> WHAT YOU HAVE TO DO
Repeat the data below in full. Pictures must not be part of the copy.

> RAW DATA

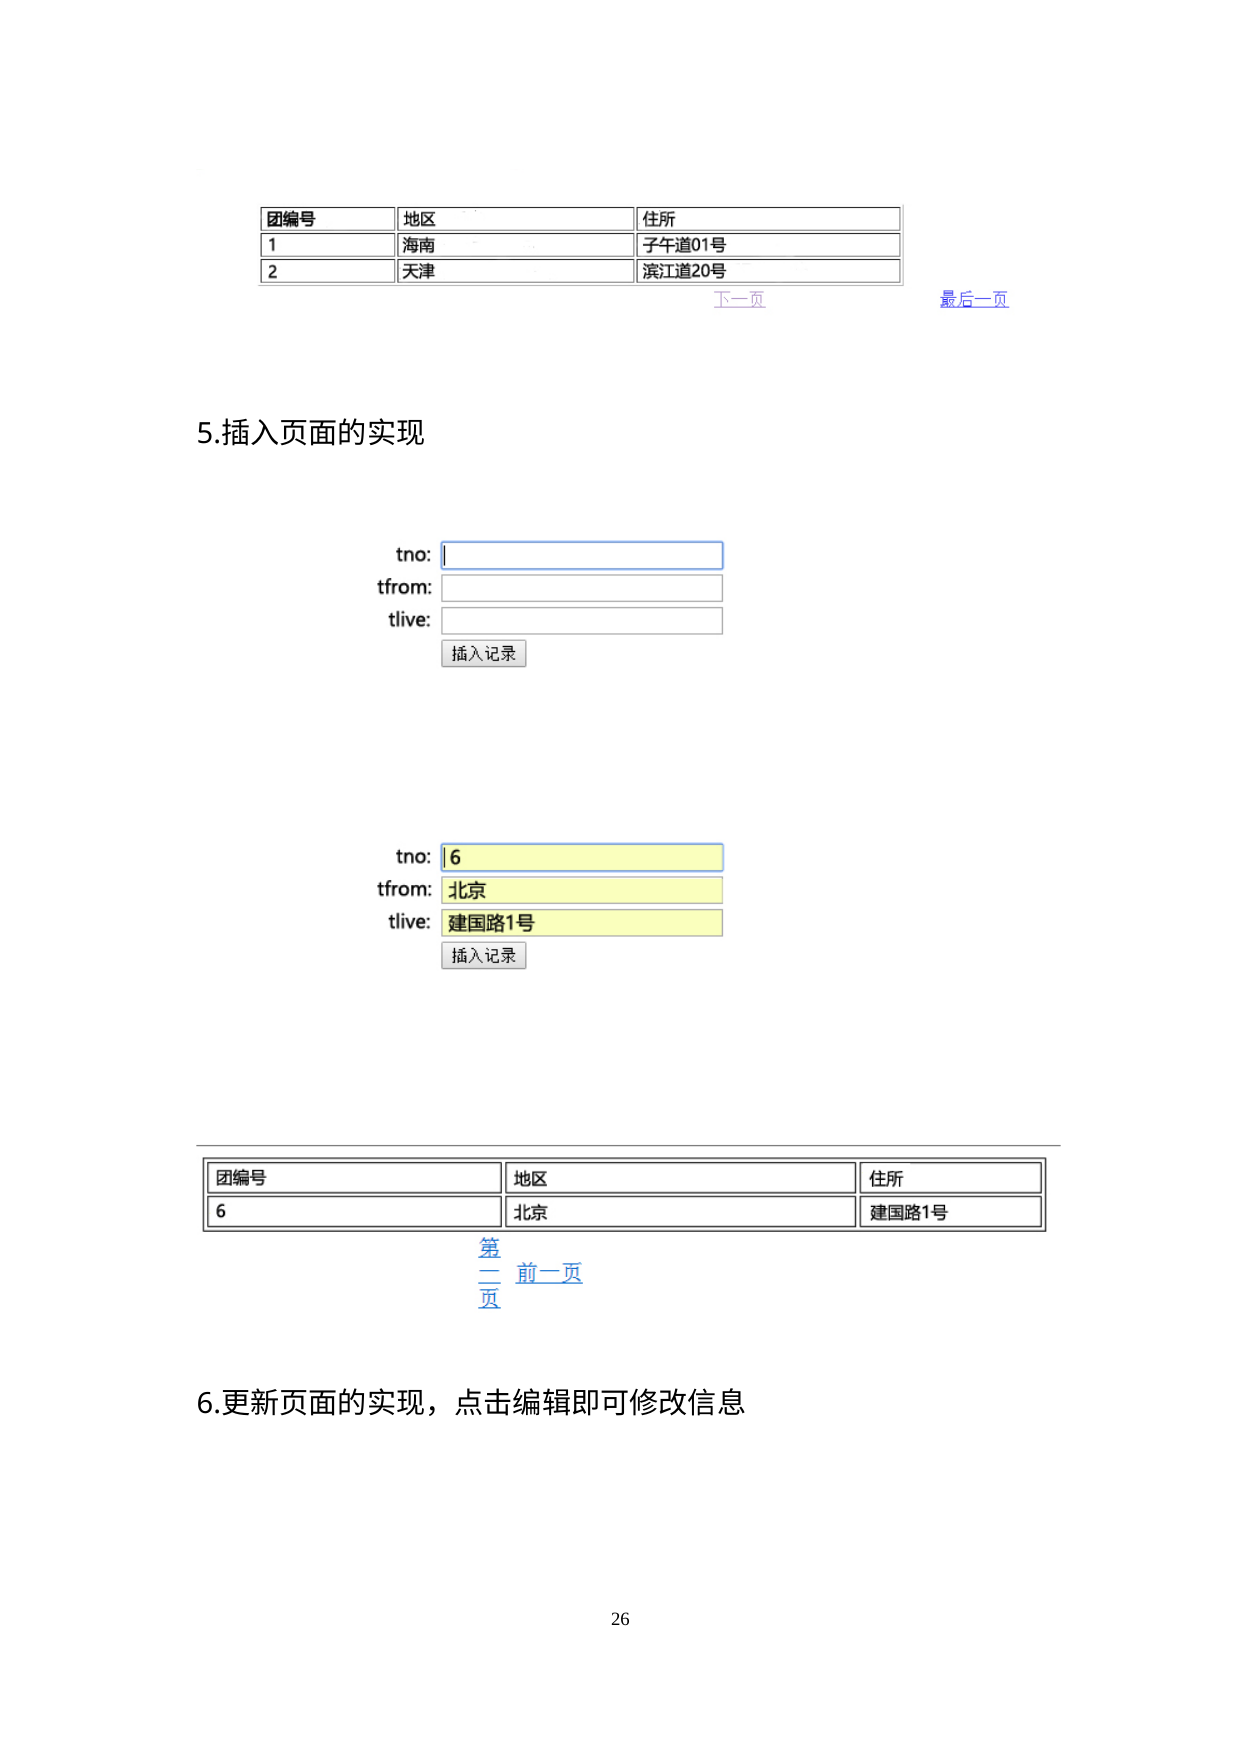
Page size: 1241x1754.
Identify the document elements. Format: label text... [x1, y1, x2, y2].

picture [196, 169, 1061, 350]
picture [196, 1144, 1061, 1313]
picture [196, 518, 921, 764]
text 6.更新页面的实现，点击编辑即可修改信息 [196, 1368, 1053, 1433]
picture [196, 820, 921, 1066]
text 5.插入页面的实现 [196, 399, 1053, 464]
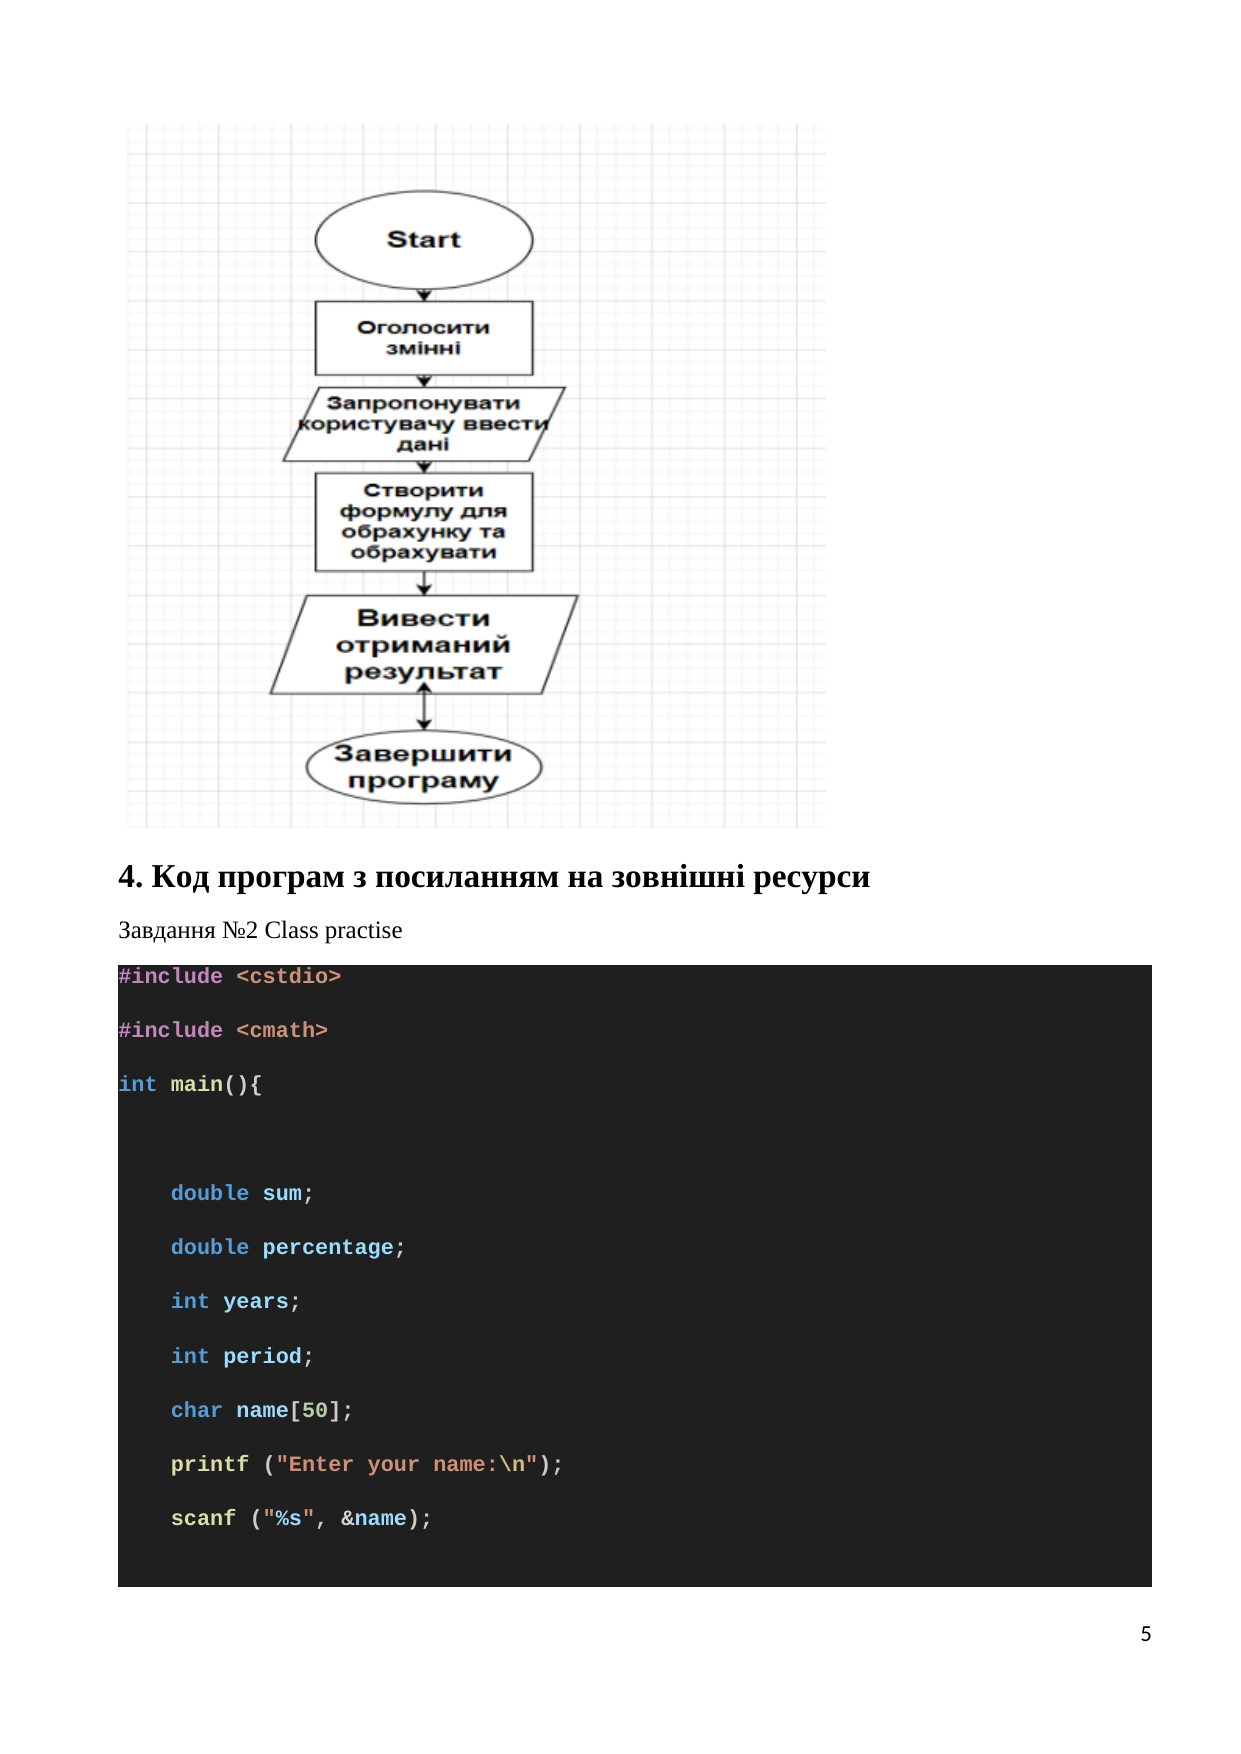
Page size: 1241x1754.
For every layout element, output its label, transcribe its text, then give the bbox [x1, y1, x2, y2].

> EXPECTED ANSWER
Page size: 1241x1754.
Identify the document elements. Format: label text... [x1, y1, x2, y2].

picture [196, 169, 1061, 350]
picture [196, 1144, 1061, 1313]
picture [196, 518, 921, 764]
text 6.更新页面的实现，点击编辑即可修改信息 [196, 1368, 1053, 1433]
picture [196, 820, 921, 1066]
text 5.插入页面的实现 [196, 399, 1053, 464]
Page size: 1241x1754.
For every layout element, output its label, transcribe its text, then give the bbox [x1, y1, x2, y2].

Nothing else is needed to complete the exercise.